Sex determination in humans is complicated. Most of our 20,000 genes have switches on them that allow them to work in ‘male’ and ‘female’ modes, in response to chemical signals. The idea is that a Y chromosome triggers the development of testes, which release hydroxytestosterone in the womb, which triggers the release of more sex hormones, signalling proteins, structural changes, which changes what signals those organs produce, and so on in a tree-like cascade throughout the body. Each bit of the body plan is switched to one design or the other, from bone growth to hair follicles to genital structure to brown fat deposits to brain structure. For example, which sex you are attracted to is obviously a sex-linked function of the brain that is hardwired in. And there are plenty of others. Personality traits. Talents. Introversion/extroversion. Risk-taking. Nurturing. Promiscuity. The ability to read a map. The ability to ask for directions. As our bodies are different, so are our brains. The brain is just another organ, after all.
But nature is messy and imperfect. So a lot of those ‘switches’ are broken. They’re jammed ‘on’, or jammed ‘off’, or missing entirely, or mutated to do something different and not have the intended effect. A lot of the time this doesn’t matter. So the sex-linking of gene activity and anatomical structure is statistical. Some features appear in 99.99% of one sex and 0.01% of the other. Some features appear in 99%, or 90%, or 70%, or some similar number. They’re clearly sex-linked, but there are an awful lot of people with the ‘wrong’ version. Like – men are taller than women, but there are short men and tall women and the distributions overlap. And even for the 99% sex-linked genes, about 1% of them occur in the ‘wrong’ version. With 10,000 genes, it’s pretty much certain that everyone has a mixture, and some small fraction of the population are more of a mixture than most.
So, the theory is that homosexuality, for example, isn’t a mental illness/delusion, but a case of the ‘wrong’ sexual attraction module in the brain being installed. Males get the female version, or vice versa. It’s not a matter of opinion or belief – you’re hardwired to be attracted to a particular sex, you don’t have a choice, you can’t be persuaded otherwise, and it’s biologically normal for this sort of thing to happen. To evolution, a 99% success rate is good enough. Perfection is expensive, so it’s better to make them cheap and throw the rejects away than implement an extremely expensive manufacturing process with fewer rejects.

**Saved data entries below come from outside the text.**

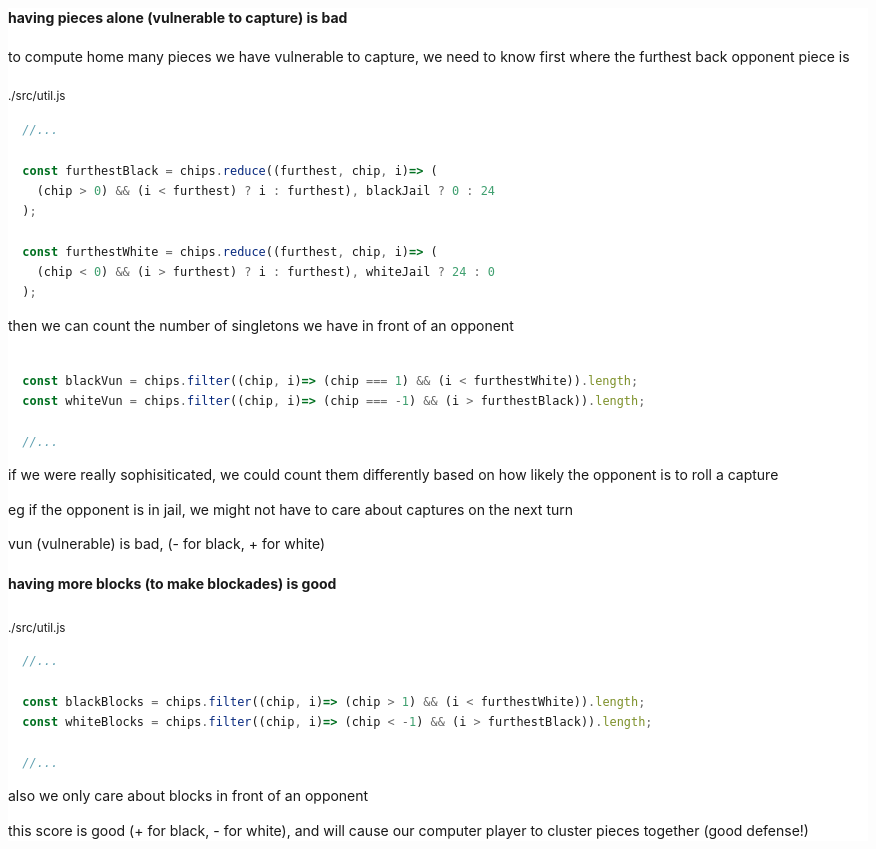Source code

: 


#### having pieces alone (vulnerable to capture) is bad


to compute home many pieces we have vulnerable to capture, we need to know first where the furthest back opponent piece is

<sub>./src/util.js</sub>
```js
  //...
  
  const furthestBlack = chips.reduce((furthest, chip, i)=> (
    (chip > 0) && (i < furthest) ? i : furthest), blackJail ? 0 : 24
  );

  const furthestWhite = chips.reduce((furthest, chip, i)=> (
    (chip < 0) && (i > furthest) ? i : furthest), whiteJail ? 24 : 0
  );

```

then we can count the number of singletons we have in front of an opponent


```js

  const blackVun = chips.filter((chip, i)=> (chip === 1) && (i < furthestWhite)).length;
  const whiteVun = chips.filter((chip, i)=> (chip === -1) && (i > furthestBlack)).length;

  //...
```

if we were really sophisiticated, we could count them differently based on how likely the opponent is to roll a capture

eg if the opponent is in jail, we might not have to care about captures on the next turn


vun (vulnerable) is bad, (- for black, + for white)



#### having more blocks (to make blockades) is good

<sub>./src/util.js</sub>
```js
  //...

  const blackBlocks = chips.filter((chip, i)=> (chip > 1) && (i < furthestWhite)).length;
  const whiteBlocks = chips.filter((chip, i)=> (chip < -1) && (i > furthestBlack)).length;

  //...
```

also we only care about blocks in front of an opponent

this score is good (+ for black, - for white), and will cause our computer player to cluster pieces together (good defense!)
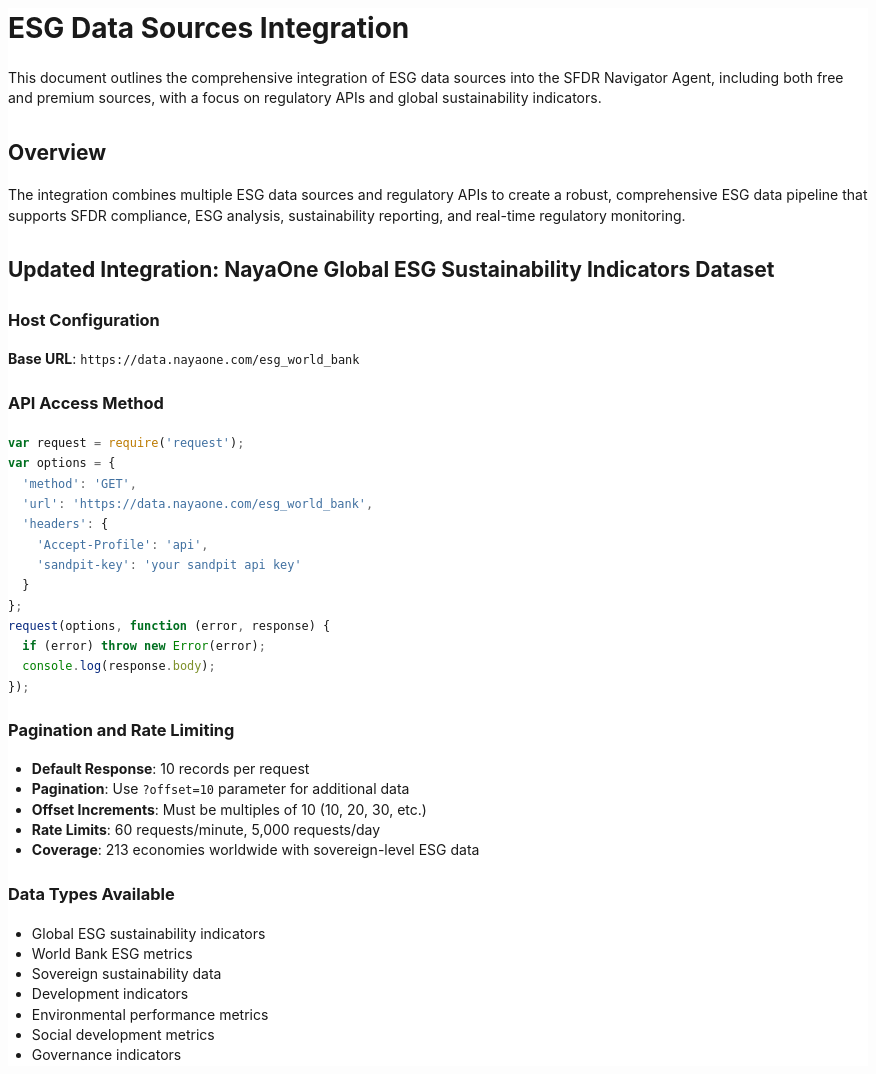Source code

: # ESG Data Sources Integration

This document outlines the comprehensive integration of ESG data sources into the SFDR Navigator Agent, including both free and premium sources, with a focus on regulatory APIs and global sustainability indicators.

## Overview

The integration combines multiple ESG data sources and regulatory APIs to create a robust, comprehensive ESG data pipeline that supports SFDR compliance, ESG analysis, sustainability reporting, and real-time regulatory monitoring.

## Updated Integration: NayaOne Global ESG Sustainability Indicators Dataset

### Host Configuration
**Base URL**: `https://data.nayaone.com/esg_world_bank`

### API Access Method
```javascript
var request = require('request');
var options = {
  'method': 'GET',
  'url': 'https://data.nayaone.com/esg_world_bank',
  'headers': {
    'Accept-Profile': 'api',
    'sandpit-key': 'your sandpit api key'
  }
};
request(options, function (error, response) {
  if (error) throw new Error(error);
  console.log(response.body);
});
```

### Pagination and Rate Limiting
- **Default Response**: 10 records per request
- **Pagination**: Use `?offset=10` parameter for additional data
- **Offset Increments**: Must be multiples of 10 (10, 20, 30, etc.)
- **Rate Limits**: 60 requests/minute, 5,000 requests/day
- **Coverage**: 213 economies worldwide with sovereign-level ESG data

### Data Types Available
- Global ESG sustainability indicators
- World Bank ESG metrics
- Sovereign sustainability data
- Development indicators
- Environmental performance metrics
- Social development metrics
- Governance indicators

It’s biologically entirely possible for the effect to be asymmetric. You can get a characteristic appear in 99% of males and 5% of females, for example.
It’s also possible that the difference is social. There’s a lot of social pressure to conform, and that pressure may be stronger on one sex than the other. It used to be that women with short hair wearing trousers and going to work were seen to be as aberrant as men with long hair in dresses and doing housework. Women had a revolution, and men didn’t. It could be that girls feel more able to express a male-like social persona in public than boys do vice versa because of that.
And of course it’s also possible for people to pretend to have medical conditions they don’t, because it’s fashionable, or it gets them sympathy and support, or it’s more socially privileged, or to claim welfare and other advantages. I’ve noticed it’s currently fashionable to claim to be on the autism ‘spectrum’. That doesn’t mean autism isn’t a thing, biologically speaking. But a lot of people are clearly not, and are just making excuses for personal advantage.
So it should be entirely legitimate to question whether any particular person or group of people have a particular medical condition, without necessarily denying that the condition exists.
The basic problem is intolerance. People used to be intolerant of homosexuality. Then we were persuaded that it was biologically natural and shouldn’t be persecuted. So we switched to being intolerant of ‘homophobes’ and persecuting them instead. The particular issue we’re being intolerant about is irrelevant – race, sex, gender, religion, nationality, football team, geekiness, whatever – some people just feel the need to define what other people are allowed to be and do and believe and enforce their opinions by unlimited nastiness. Fashions in what is enforced change, but human nature remains the same. ‘Wokeness’ and ‘political incorrectness’ are just the same tribal intolerances they’re supposedly trying to eliminate, rebranded. Here comes the new boss, same as the old boss.
It’s the general, abstract “tyranny of the majority” that you have to fight. We don’t care about the reason. We need to learn to let other people get on with their own lives, without feeling the need to interfere, or tell them what they are required to or not allowed to believe or do. If women want to go around in trousers – it does no harm to anyone else. If people want to express their opinion that women should not be bifurcated in public – it does no harm to anyone else. So what if other people don’t agree or don’t like it? It’s a free country.
Remarkably sensible. So, everyone should see it, not just those following that comment stream.